Collection entries
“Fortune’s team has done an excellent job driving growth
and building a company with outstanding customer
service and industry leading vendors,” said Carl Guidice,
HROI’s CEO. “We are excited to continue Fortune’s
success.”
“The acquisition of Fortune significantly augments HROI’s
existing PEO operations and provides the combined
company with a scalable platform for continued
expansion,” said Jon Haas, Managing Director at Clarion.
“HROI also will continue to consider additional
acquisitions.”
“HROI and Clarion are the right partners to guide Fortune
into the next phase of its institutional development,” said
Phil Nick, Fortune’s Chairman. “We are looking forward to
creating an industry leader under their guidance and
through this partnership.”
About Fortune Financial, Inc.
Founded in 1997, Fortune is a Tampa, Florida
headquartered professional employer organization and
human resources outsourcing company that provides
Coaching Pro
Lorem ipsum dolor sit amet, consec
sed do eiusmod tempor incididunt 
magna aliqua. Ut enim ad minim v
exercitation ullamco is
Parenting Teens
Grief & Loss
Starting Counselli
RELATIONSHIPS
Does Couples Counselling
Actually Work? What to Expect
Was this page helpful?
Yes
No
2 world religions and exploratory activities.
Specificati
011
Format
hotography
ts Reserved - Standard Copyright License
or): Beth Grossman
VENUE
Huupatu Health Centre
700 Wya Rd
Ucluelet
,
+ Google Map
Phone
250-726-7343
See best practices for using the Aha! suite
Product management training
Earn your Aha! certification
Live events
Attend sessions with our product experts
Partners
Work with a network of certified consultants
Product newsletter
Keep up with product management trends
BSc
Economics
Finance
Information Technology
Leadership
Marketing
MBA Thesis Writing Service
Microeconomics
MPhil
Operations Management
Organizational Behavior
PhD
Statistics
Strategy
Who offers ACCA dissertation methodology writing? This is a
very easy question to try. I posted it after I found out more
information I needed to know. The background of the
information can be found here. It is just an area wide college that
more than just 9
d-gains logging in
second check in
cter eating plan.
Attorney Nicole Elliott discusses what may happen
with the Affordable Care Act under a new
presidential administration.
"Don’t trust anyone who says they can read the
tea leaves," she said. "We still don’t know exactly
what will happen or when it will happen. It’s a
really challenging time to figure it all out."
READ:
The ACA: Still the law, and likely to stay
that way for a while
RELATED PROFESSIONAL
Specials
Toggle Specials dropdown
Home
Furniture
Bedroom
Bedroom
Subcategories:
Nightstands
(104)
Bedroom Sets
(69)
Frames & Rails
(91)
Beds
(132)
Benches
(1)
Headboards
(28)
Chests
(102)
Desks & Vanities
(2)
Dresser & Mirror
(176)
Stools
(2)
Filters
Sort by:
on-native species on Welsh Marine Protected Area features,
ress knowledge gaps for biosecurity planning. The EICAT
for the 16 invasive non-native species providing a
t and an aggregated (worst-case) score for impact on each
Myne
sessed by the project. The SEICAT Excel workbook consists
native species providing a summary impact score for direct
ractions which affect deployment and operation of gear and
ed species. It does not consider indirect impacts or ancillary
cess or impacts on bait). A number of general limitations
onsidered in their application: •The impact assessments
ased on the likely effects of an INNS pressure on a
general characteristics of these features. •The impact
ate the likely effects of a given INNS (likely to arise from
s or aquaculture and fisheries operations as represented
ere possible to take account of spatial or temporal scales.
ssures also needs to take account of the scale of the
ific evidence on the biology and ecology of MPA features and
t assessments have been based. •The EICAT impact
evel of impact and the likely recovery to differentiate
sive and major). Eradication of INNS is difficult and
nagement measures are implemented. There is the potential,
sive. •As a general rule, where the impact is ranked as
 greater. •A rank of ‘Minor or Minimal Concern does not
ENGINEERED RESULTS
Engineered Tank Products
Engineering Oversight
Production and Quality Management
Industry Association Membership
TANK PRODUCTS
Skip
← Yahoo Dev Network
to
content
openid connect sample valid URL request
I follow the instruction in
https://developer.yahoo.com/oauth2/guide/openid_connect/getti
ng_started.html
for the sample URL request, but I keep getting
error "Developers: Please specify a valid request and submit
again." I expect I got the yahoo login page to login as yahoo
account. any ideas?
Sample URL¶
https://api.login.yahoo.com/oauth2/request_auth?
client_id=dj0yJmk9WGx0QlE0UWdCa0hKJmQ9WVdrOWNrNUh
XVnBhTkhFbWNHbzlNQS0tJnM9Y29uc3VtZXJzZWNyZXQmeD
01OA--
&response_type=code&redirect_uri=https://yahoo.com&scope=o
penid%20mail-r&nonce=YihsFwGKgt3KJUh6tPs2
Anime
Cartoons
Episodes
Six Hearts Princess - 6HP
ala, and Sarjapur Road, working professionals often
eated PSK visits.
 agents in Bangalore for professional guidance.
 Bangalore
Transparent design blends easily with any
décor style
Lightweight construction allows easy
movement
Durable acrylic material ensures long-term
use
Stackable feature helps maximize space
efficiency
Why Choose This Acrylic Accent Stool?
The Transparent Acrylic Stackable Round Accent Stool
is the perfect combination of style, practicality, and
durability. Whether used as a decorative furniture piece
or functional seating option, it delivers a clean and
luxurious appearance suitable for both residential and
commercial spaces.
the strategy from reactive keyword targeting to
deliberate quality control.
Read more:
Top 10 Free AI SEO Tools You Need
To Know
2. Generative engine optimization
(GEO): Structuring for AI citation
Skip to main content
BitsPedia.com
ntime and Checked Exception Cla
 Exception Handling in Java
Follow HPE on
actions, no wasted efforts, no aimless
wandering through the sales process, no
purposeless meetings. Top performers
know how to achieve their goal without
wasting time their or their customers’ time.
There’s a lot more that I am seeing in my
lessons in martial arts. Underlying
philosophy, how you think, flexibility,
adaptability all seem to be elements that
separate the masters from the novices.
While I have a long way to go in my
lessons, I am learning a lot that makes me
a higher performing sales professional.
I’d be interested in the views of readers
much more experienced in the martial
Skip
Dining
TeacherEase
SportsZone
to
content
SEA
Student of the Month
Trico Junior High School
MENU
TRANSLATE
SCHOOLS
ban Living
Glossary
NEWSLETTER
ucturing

▶ What you should do: Transcribe the data in full, matching every line exactly.

▶ Task solution:
“Fortune’s team has done an excellent job driving growth
and building a company with outstanding customer
service and industry leading vendors,” said Carl Guidice,
HROI’s CEO. “We are excited to continue Fortune’s
success.”
“The acquisition of Fortune significantly augments HROI’s
existing PEO operations and provides the combined
company with a scalable platform for continued
expansion,” said Jon Haas, Managing Director at Clarion.
“HROI also will continue to consider additional
acquisitions.”
“HROI and Clarion are the right partners to guide Fortune
into the next phase of its institutional development,” said
Phil Nick, Fortune’s Chairman. “We are looking forward to
creating an industry leader under their guidance and
through this partnership.”
About Fortune Financial, Inc.
Founded in 1997, Fortune is a Tampa, Florida
headquartered professional employer organization and
human resources outsourcing company that provides
Coaching Pro
Lorem ipsum dolor sit amet, consec
sed do eiusmod tempor incididunt 
magna aliqua. Ut enim ad minim v
exercitation ullamco is
Parenting Teens
Grief & Loss
Starting Counselli
RELATIONSHIPS
Does Couples Counselling
Actually Work? What to Expect
Was this page helpful?
Yes
No
2 world religions and exploratory activities.
Specificati
011
Format
hotography
ts Reserved - Standard Copyright License
or): Beth Grossman
VENUE
Huupatu Health Centre
700 Wya Rd
Ucluelet
,
+ Google Map
Phone
250-726-7343
See best practices for using the Aha! suite
Product management training
Earn your Aha! certification
Live events
Attend sessions with our product experts
Partners
Work with a network of certified consultants
Product newsletter
Keep up with product management trends
BSc
Economics
Finance
Information Technology
Leadership
Marketing
MBA Thesis Writing Service
Microeconomics
MPhil
Operations Management
Organizational Behavior
PhD
Statistics
Strategy
Who offers ACCA dissertation methodology writing? This is a
very easy question to try. I posted it after I found out more
information I needed to know. The background of the
information can be found here. It is just an area wide college that
more than just 9
d-gains logging in
second check in
cter eating plan.
Attorney Nicole Elliott discusses what may happen
with the Affordable Care Act under a new
presidential administration.
"Don’t trust anyone who says they can read the
tea leaves," she said. "We still don’t know exactly
what will happen or when it will happen. It’s a
really challenging time to figure it all out."
READ:
The ACA: Still the law, and likely to stay
that way for a while
RELATED PROFESSIONAL
Specials
Toggle Specials dropdown
Home
Furniture
Bedroom
Bedroom
Subcategories:
Nightstands
(104)
Bedroom Sets
(69)
Frames & Rails
(91)
Beds
(132)
Benches
(1)
Headboards
(28)
Chests
(102)
Desks & Vanities
(2)
Dresser & Mirror
(176)
Stools
(2)
Filters
Sort by:
on-native species on Welsh Marine Protected Area features,
ress knowledge gaps for biosecurity planning. The EICAT
for the 16 invasive non-native species providing a
t and an aggregated (worst-case) score for impact on each
Myne
sessed by the project. The SEICAT Excel workbook consists
native species providing a summary impact score for direct
ractions which affect deployment and operation of gear and
ed species. It does not consider indirect impacts or ancillary
cess or impacts on bait). A number of general limitations
onsidered in their application: •The impact assessments
ased on the likely effects of an INNS pressure on a
general characteristics of these features. •The impact
ate the likely effects of a given INNS (likely to arise from
s or aquaculture and fisheries operations as represented
ere possible to take account of spatial or temporal scales.
ssures also needs to take account of the scale of the
ific evidence on the biology and ecology of MPA features and
t assessments have been based. •The EICAT impact
evel of impact and the likely recovery to differentiate
sive and major). Eradication of INNS is difficult and
nagement measures are implemented. There is the potential,
sive. •As a general rule, where the impact is ranked as
 greater. •A rank of ‘Minor or Minimal Concern does not
ENGINEERED RESULTS
Engineered Tank Products
Engineering Oversight
Production and Quality Management
Industry Association Membership
TANK PRODUCTS
Skip
← Yahoo Dev Network
to
content
openid connect sample valid URL request
I follow the instruction in
https://developer.yahoo.com/oauth2/guide/openid_connect/getti
ng_started.html
for the sample URL request, but I keep getting
error "Developers: Please specify a valid request and submit
again." I expect I got the yahoo login page to login as yahoo
account. any ideas?
Sample URL¶
https://api.login.yahoo.com/oauth2/request_auth?
client_id=dj0yJmk9WGx0QlE0UWdCa0hKJmQ9WVdrOWNrNUh
XVnBhTkhFbWNHbzlNQS0tJnM9Y29uc3VtZXJzZWNyZXQmeD
01OA--
&response_type=code&redirect_uri=https://yahoo.com&scope=o
penid%20mail-r&nonce=YihsFwGKgt3KJUh6tPs2
Anime
Cartoons
Episodes
Six Hearts Princess - 6HP
ala, and Sarjapur Road, working professionals often
eated PSK visits.
 agents in Bangalore for professional guidance.
 Bangalore
Transparent design blends easily with any
décor style
Lightweight construction allows easy
movement
Durable acrylic material ensures long-term
use
Stackable feature helps maximize space
efficiency
Why Choose This Acrylic Accent Stool?
The Transparent Acrylic Stackable Round Accent Stool
is the perfect combination of style, practicality, and
durability. Whether used as a decorative furniture piece
or functional seating option, it delivers a clean and
luxurious appearance suitable for both residential and
commercial spaces.
the strategy from reactive keyword targeting to
deliberate quality control.
Read more:
Top 10 Free AI SEO Tools You Need
To Know
2. Generative engine optimization
(GEO): Structuring for AI citation
Skip to main content
BitsPedia.com
ntime and Checked Exception Cla
 Exception Handling in Java
Follow HPE on
actions, no wasted efforts, no aimless
wandering through the sales process, no
purposeless meetings. Top performers
know how to achieve their goal without
wasting time their or their customers’ time.
There’s a lot more that I am seeing in my
lessons in martial arts. Underlying
philosophy, how you think, flexibility,
adaptability all seem to be elements that
separate the masters from the novices.
While I have a long way to go in my
lessons, I am learning a lot that makes me
a higher performing sales professional.
I’d be interested in the views of readers
much more experienced in the martial
Skip
Dining
TeacherEase
SportsZone
to
content
SEA
Student of the Month
Trico Junior High School
MENU
TRANSLATE
SCHOOLS
ban Living
Glossary
NEWSLETTER
ucturing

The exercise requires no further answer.